A FORMER President of the European Council has warned that an independent Scotland is likely to be blocked from joining the European Union by Spain and Belgium, and would be forced to join the euro if it succeeded in gaining membership.
Ruairi Quinn, an Irish politician, presided over the Ecofin Council finance ministers who decided the detailed economic criteria all member states would have to meet in order to qualify to join the new euro currency.
In a statement he pointed out that it would require the unanimous approval of all member states for Scotland to be allowed into the EU.
He went on: “In my opinion, it is highly probable that at least two member states, maybe more, will vote no.

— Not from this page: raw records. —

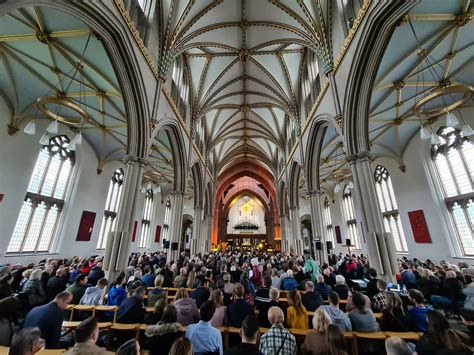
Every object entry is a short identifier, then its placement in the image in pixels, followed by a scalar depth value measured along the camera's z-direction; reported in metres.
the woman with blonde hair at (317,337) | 2.28
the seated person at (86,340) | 1.95
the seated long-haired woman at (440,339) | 1.99
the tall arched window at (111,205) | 15.32
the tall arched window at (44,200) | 10.11
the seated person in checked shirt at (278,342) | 2.26
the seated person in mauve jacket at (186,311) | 3.33
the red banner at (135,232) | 17.83
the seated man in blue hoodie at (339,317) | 3.04
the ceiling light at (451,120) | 5.09
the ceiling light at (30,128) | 5.60
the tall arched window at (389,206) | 14.02
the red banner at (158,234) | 21.58
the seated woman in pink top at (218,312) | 3.36
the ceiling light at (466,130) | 5.53
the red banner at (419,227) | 11.99
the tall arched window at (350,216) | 18.56
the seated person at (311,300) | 3.99
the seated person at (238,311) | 3.34
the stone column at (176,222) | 11.01
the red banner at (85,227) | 13.21
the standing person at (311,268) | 7.10
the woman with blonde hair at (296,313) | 3.27
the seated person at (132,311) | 3.39
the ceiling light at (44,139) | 5.98
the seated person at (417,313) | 3.22
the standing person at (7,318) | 2.52
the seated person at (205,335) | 2.50
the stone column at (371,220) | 5.75
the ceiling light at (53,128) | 5.57
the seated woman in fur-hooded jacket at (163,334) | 2.36
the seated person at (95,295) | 4.43
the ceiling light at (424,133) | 5.60
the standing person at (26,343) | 1.78
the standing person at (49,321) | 2.75
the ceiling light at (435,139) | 5.58
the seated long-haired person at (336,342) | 1.92
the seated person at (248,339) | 2.00
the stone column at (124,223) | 6.35
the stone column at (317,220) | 10.52
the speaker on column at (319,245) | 10.35
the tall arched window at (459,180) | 10.08
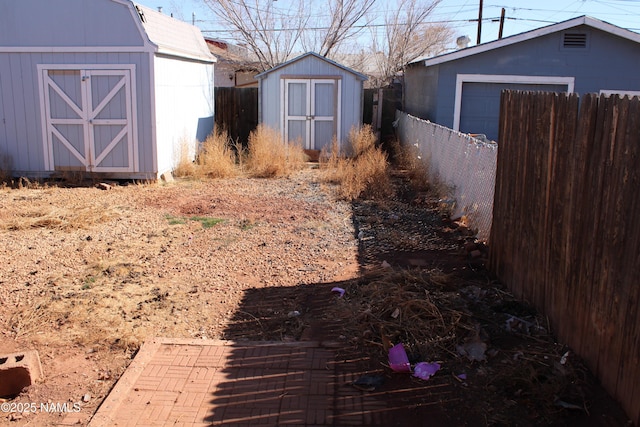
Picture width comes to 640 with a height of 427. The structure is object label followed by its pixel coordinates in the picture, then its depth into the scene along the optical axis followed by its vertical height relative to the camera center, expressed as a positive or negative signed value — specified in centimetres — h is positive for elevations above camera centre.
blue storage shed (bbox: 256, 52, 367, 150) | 1479 +20
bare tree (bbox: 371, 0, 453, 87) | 2298 +266
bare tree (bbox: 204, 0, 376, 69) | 2181 +294
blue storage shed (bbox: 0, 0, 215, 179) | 1069 +27
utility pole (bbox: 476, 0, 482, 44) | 2897 +431
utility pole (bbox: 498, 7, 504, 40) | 2992 +443
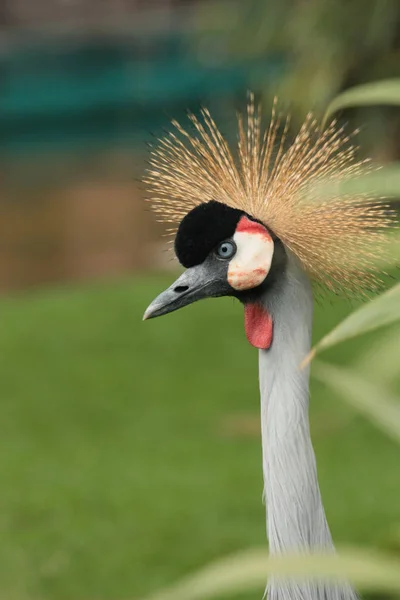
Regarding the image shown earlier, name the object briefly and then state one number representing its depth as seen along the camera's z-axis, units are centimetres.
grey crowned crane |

Spain will not want to create the precedent in another member state of a nation/region deciding to leave and join the EU in their own right.

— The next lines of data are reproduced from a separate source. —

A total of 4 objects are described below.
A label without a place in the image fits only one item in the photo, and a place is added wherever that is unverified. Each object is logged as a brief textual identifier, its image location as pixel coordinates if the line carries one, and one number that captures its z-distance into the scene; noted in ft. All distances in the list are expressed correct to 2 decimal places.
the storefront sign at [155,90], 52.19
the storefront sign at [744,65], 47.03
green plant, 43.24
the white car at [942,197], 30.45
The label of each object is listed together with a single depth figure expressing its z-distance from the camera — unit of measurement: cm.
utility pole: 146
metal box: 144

“Such a political development would really encourage Catalonia and The Basque Country to agitate for secession from Spain.
“Belgium, a Federal Kingdom which has two distinct regions, Flanders and Wallonia, is extremely worried that a Scottish precedent would really encourage the now very rich region of Flanders to secede from the Kingdom. This would impoverish Belgium.”
He added: “If, however unlikely, Scotland was accepted, as a full member it would have to agree that once its economy met the economic criteria of Economic and Monetary Union, as politically agreed in Dublin in December 1996, it would be legally obliged to join the euro.”
But a spokesman for Yes Scotland said: “Mr Quinn will be aware that one of the entry criteria is membership of the exchange rate mechanism for two years – which is itself voluntary – so no country can be forced to join the euro against its will, as the example of Sweden makes abundantly clear.
“An independent Scotland’s currency will be the pound.”